# Key stuck in euro cylinder



## stealthwolf (Sep 24, 2008)

I fitted a euro cylinder to the back door a couple of years ago, which was fine. I recently bought a keyed-alike version for the front door and fitted that. It worked great for a few days. 

In showing the missus that she must raise the door handle to engage the multipoint locks before turning the key, I managed to somehow turn the key without raising the door handle. The key is now stuck in the cylinder.

I can't turn the key - it doesn't move. If I push the door handle upwards, the key can be rotated by around 15*. With a bit of effort, I managed to push the door handle down so the patio door at least opens and closes. We just can't lock it and the key is stuck.

I've tried taking the door handles off and removed the cylinder retaining screw to see if I manipulate the cylinder into turning but it doesn't work. I've tried taking off the multipoint screws to see if it'll help loosen the gearbox but to no avail.

I can't snap the cylinder because it's an avocet anti snap, anti drill thing.

I'm ready to call a locksmith but thought I'd ask if there was anything else I could try?


----------



## Bizcam (Nov 19, 2012)

Have you looked on youtube?


----------



## Wrigit (May 2, 2007)

Lube everything, slacken off cylinder screw about 1/2 turn and try to jiggle the handle up and down and work the key at the same time.

To be honest it sounds like either your lock has over travelled or your cylinder cam has caught the wrong part in operation.

Not wanting to teach you to suck eggs but does the key come out at normal angle? (i.e 90 deg?) as some of the newer sets are coming out at different angles.

Good luck!


----------



## stealthwolf (Sep 24, 2008)

Bizcam said:


> Have you looked on youtube?


Yes but no obvious solutions.



Wrigit said:


> Lube everything, slacken off cylinder screw about 1/2 turn and try to jiggle the handle up and down and work the key at the same time.
> 
> To be honest it sounds like either your lock has over travelled or your cylinder cam has caught the wrong part in operation.
> 
> Not wanting to teach you to suck eggs but does the key come out at normal angle? (i.e 90 deg?) as some of the newer sets are coming out at different angles.

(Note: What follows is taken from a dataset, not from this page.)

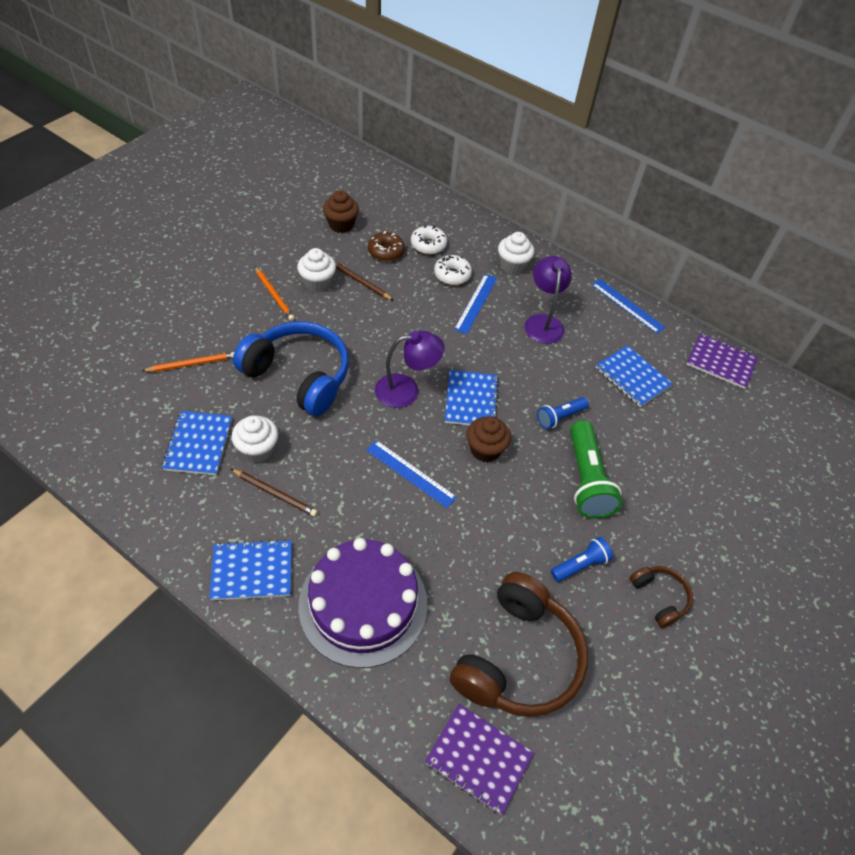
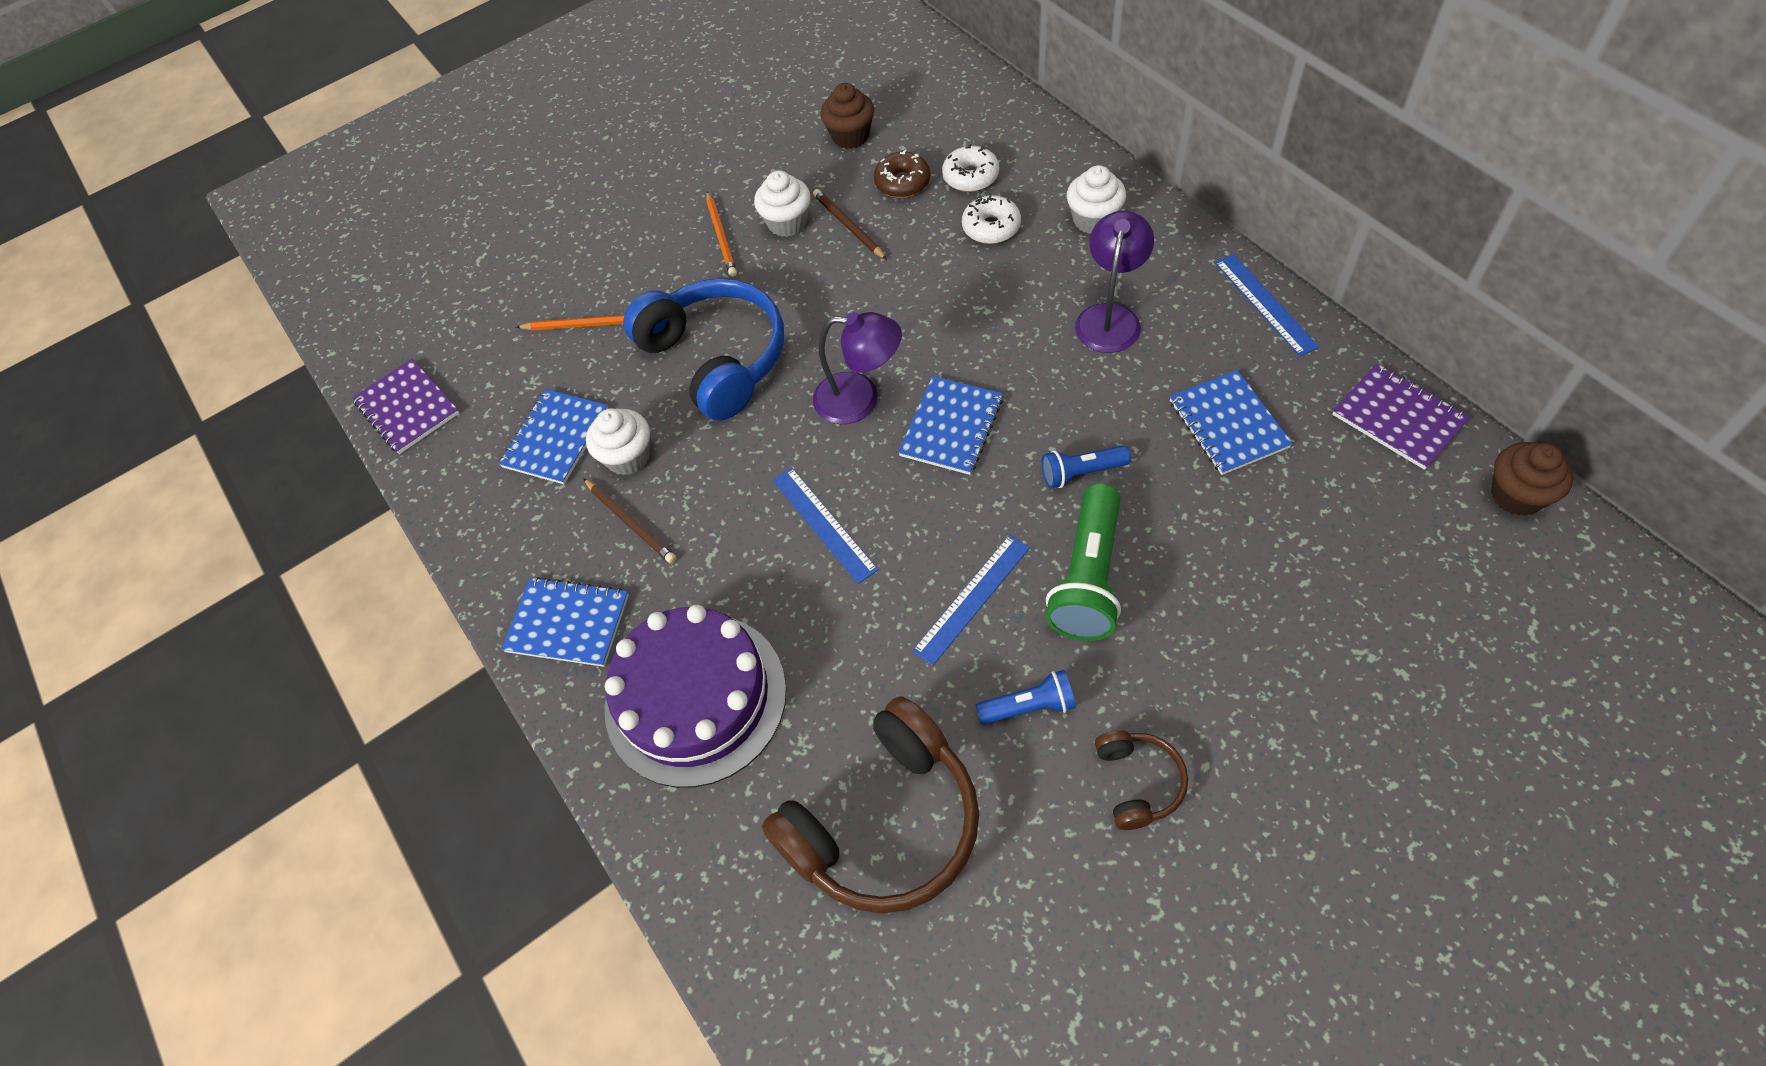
camera: 30 degrees right, 5 degrees up
(476, 303) = (1013, 276): blue ruler -> blue ruler (972, 598)
(478, 758) = (778, 949): purple notebook -> purple notebook (407, 408)
(485, 449) = (946, 506): brown cupcake -> brown cupcake (1516, 495)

The key comes out at the 90* position but as I said, it won't turn. It's stuck. I suspect cam is in the wrong place but I don't know how to get it back into the right position.


----------



## Wrigit (May 2, 2007)

stealthwolf said:


> Yes but no obvious solutions.
> 
> The key comes out at the 90* position but as I said, it won't turn. It's stuck. I suspect cam is in the wrong place but I don't know how to get it back into the right position.


Undo cylinder screw, keep twisting the key and tap it out with a hammer.
(not wanting to sound rude, but i have been working in this game a while and doing this technique may ruin your lock set if you are not careful!!)

If the mechanism is cheap enough, buy a new set and euro cylinder and replace the lot mate.

hope this helps!


----------



## wish wash (Aug 25, 2011)

have you tried taking the euro out from both sides of the door. squirt some wd40 in the lock at tap the end of the key lightly. sometimes the pin in the lock can get stuck. try locking unlock to see if it frees up. if not you will have to replace the lock.


----------